Amarr Murphy was killed midday in front of Garfield High School, while courageously stepping up and trying to break up a fight between two other boys. His pastor and coach posted on Facebook that he was a leader on and off the field, and I sure as hell believe that, from a kid who put himself in the middle of a fight.
In Renton, another teenage boy was murdered by a 51-year old man, who fancied himself a kind of mall-cop, and had decided this boy was planning on robbing a store. The King County Sheriff’s office was holding an exercise in the same parking lot at the same time.
Both boys received immediate medical attention.
Both boys, and their futures–their wins, their losses, their careers, their loves and heartbreaks, their dumb jokes and big thoughts, their ecstasies and drudgeries, their travels and travails and meals with family and friends and joy while maybe raising future children, their grandchildren and great grandchildren and all the richness their possible offspring might have brought to the world for countless generations–were cruelly ripped away.
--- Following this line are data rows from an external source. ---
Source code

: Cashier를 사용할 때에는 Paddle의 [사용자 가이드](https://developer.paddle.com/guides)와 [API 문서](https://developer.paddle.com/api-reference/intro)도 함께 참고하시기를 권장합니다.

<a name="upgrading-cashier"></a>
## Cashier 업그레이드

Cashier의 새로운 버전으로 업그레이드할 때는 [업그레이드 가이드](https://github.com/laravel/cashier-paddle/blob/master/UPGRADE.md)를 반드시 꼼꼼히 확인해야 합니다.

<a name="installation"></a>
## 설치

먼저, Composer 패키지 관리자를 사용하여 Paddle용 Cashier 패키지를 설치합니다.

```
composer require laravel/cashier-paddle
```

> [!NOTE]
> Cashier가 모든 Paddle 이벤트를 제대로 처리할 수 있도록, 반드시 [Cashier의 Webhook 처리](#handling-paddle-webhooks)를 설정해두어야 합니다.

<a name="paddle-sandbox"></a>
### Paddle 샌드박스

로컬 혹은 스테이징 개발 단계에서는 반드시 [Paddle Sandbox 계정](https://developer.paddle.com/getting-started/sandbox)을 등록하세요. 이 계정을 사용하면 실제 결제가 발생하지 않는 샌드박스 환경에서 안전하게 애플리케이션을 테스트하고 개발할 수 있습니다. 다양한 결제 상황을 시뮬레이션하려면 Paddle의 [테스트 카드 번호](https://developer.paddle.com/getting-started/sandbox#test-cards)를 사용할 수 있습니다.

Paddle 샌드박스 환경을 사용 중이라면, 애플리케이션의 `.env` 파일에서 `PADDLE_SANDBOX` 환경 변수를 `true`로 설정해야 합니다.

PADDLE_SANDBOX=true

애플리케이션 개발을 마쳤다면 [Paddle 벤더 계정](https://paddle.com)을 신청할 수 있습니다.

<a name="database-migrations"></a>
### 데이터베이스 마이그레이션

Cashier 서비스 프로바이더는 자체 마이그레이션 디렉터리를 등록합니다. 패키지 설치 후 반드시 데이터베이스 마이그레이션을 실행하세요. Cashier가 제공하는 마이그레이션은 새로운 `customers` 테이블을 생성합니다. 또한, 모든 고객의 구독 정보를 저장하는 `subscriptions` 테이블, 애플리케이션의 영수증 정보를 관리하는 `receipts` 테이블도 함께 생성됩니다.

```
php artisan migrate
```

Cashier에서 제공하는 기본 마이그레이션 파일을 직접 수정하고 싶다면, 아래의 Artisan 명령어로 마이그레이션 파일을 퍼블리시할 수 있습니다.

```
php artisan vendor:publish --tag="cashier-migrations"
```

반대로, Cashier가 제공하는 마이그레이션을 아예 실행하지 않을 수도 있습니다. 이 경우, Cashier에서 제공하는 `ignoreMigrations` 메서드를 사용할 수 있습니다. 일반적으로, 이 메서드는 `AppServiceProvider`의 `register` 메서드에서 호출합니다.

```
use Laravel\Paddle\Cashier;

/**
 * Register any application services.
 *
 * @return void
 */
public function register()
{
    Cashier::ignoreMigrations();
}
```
I wanted to acknowledge these horrific events while also admitting that I don’t have the right words to express the rage and grief this deserves. I’m heartbroken for these boys and their families. It was so courageous of Amarr to step in and try to stop a fight. It was so innocent for this other boy to go with his friends to the store to make a return, like any kid should be able to do without worry.
That courage and that innocence were repaid with death. In one case, death was probably brought by another child–which is itself another kind of devastation. In the other, by a paranoid old fool. In both cases, two beautiful boys’ lives were destroyed, and dozens others were ruined.
And in both cases, we as a collective community have chosen to live in ways that made this much more likely to happen.
Yes, of course they are in my thoughts and prayers and whatever way I can show and feel solidarity–particularly with those mommas and daddies whose hearts hurt in a way that only a parent can even begin to fathom. I am a religious person and when my heart hurts this bad I don’t know where else to turn.
But let’s be clear, my thoughts and prayers, however earnest, aren’t going to do a damn thing for these families. Because their babies are gone.